Since it takes Collins a long time to produce each book no one can accuse him of hopping on the hot topic. But his latest, “How the Mighty Fall” is brutally timely in examining how organizations fall off the rails and fail.
Our timing isn’t bad either. Dr. Al Vicere’s webinar on June 17 will discuss this very topic in detail. His in-depth research into leadership rhetoric vs. the reality of organizational strategy, culture and operations deconstructs what’s wrong with many organizations. Particularly now, Dr. Vicere finds that leaders are extolling the need for innovation and customer service while understandably cutting costs, slashing workforce, and implicitly encouraging people to keep their head’s down and their eye on the immediate ball. Not exactly a recipe for innovation and breakthrough change.

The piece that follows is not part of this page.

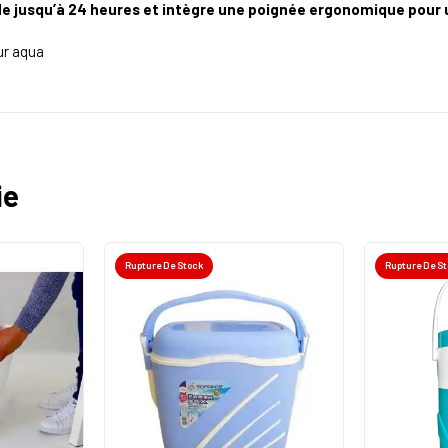
de jusqu’à 24 heures et intègre une poignée ergonomique pour u
ur aqua
ie
Rupture De Stock
Rupture De S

Employees understand this, according to Vicere’s extensive surveys. Most see their organizations as follower-perfectors, not leading innovators, and they see the purpose of their job as doing more with less.

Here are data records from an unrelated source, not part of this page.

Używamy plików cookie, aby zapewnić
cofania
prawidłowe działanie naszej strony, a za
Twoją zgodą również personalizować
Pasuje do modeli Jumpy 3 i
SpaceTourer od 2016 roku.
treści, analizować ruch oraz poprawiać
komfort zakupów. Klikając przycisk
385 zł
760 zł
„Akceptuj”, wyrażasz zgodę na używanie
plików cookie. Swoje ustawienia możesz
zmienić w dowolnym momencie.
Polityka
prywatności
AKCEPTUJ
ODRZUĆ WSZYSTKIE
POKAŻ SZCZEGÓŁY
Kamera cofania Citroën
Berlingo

We’re not in a cyclical downturn but a phase of real institutional change that will see many mighty organizations disappear. But in this kind of environment there is also tremendous opportunity – at large organizations and start-ups.
Apple is about to sell its one billionth “app“, an amazing pace of development for a marketplace that just got established 8 or 9 months ago. In contrast, it took a couple years to sell a million songs on iTunes. A lot of entrepreneurs are toiling in basements and coffee shops to make those kinds of numbers happen.

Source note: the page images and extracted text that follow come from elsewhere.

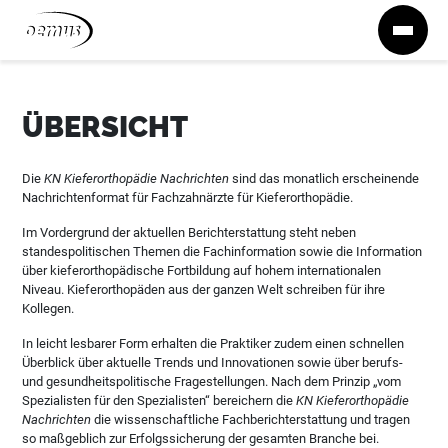
Zum Inhalt springen
ÜBERSICHT
Die
KN Kieferorthopädie Nachrichten
sind das monatlich erscheinende
Nachrichtenformat für Fachzahnärzte für Kieferorthopädie.
Im Vordergrund der aktuellen Berichterstattung steht neben
standespolitischen Themen die Fachinformation sowie die Information
über kieferorthopädische Fortbildung auf hohem internationalen
Niveau. Kieferorthopäden aus der ganzen Welt schreiben für ihre
Kollegen.
In leicht lesbarer Form erhalten die Praktiker zudem einen schnellen
Überblick über aktuelle Trends und Innovationen sowie über berufs-
und gesundheitspolitische Fragestellungen. Nach dem Prinzip „vom
Spezialisten für den Spezialisten“ bereichern die
KN Kieferorthopädie
Nachrichten
die wissenschaftliche Fachberichterstattung und tragen
so maßgeblich zur Erfolgssicherung der gesamten Branche bei.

Ning has now generated 1 million social networking sites, evidence that virtual
networking is becoming a way-of-life. When social networking becomes a way-of-work we’ll see projects, teams, and organizations run differently.
Now expert advice service is becoming increasingly virtual, too. The question will become – how do you determine quality and how will those services be delivered in ways that solve our work and life frustrations?